Enable it with one command:
openclaw plugins enable diagnostics-otel
Configure your OTLP endpoint in the OpenClaw config, restart, and your instance starts exporting traces, metrics, and structured logs in standard OTel format. Token counts, cost attribution, execution duration, queue depth, session states. All of it.
From there, point a Prometheus scrape job at the OTel Collector's metrics endpoint and connect Grafana. The SigNoz OpenClaw monitoring guide walks through the full setup path if you want step-by-step instructions.
For an even simpler start, the community-built openclaw-metrics package adds a /metrics Prometheus endpoint directly to the gateway. It ships with a pre-built Grafana dashboard JSON covering around 30 metrics across seven categories.
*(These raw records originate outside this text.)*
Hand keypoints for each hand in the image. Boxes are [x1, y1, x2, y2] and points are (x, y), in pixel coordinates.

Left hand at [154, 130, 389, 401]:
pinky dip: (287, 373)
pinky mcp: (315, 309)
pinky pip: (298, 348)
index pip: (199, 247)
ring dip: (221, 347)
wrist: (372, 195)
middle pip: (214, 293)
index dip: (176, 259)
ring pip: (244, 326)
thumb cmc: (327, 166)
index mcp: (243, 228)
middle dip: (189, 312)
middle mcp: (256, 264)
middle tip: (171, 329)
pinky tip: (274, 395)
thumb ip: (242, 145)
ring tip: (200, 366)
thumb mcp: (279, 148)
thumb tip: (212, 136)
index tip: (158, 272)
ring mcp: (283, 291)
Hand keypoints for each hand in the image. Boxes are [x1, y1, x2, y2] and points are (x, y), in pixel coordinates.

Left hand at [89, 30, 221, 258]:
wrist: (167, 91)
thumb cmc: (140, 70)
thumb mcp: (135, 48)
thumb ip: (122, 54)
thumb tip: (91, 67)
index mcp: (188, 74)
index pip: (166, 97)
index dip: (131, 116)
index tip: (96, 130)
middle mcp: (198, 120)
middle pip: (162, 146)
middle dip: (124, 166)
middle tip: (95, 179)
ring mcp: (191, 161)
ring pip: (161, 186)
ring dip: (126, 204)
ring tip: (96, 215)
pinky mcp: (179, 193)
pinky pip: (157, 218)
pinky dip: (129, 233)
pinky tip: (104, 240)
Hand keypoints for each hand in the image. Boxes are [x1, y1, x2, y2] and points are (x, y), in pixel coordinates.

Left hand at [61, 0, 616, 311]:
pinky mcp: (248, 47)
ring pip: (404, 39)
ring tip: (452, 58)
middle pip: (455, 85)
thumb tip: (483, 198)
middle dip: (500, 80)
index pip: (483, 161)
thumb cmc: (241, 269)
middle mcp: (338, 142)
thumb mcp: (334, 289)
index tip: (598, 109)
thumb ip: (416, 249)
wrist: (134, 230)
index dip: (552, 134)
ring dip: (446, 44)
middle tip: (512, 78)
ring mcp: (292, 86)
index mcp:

Grafana Alerting: What to Actually Alert On
Dashboards are great for exploration. But the real value of this stack is grafana alerting that wakes you up before costs spiral.
Set up these alerts:
Token budget threshold. Alert when daily token spend exceeds 120% of your 7-day average. Catches prompt regressions and loop storms early.
Context window warning. Alert when any session hits 80% of the model's context limit. Beyond that point, the model starts losing early instructions and quality degrades fast. Context compression can reduce token usage by 90%, but only if you know it's needed.
Tool failure rate spike. Alert when any tool's error rate crosses 15% over a 5-minute window. A broken tool is the most common trigger for retry loops.
Want to learn what else you can do to protect your instance? Check our security hardening guide and our breakdown of how to cut token costs by 77%.
Common Pitfalls
A few things that trip people up.
Logging full prompts. Don't. Prompts contain user data. Log token counts and metadata, not content. Redact if you must trace full conversations.
Static latency thresholds. LLM response times vary by model, load, and prompt length. Use percentile-based thresholds (P95, P99) relative to your own baselines, not fixed numbers.
Missing model version labels. When you upgrade from GPT-4o to a newer release, your metrics need to reflect that. Label every metric with the model name and version so you can spot regressions.
Ignoring silent retries. Some agent frameworks retry failed LLM calls automatically without logging them. If your framework does this, instrument the retry path separately.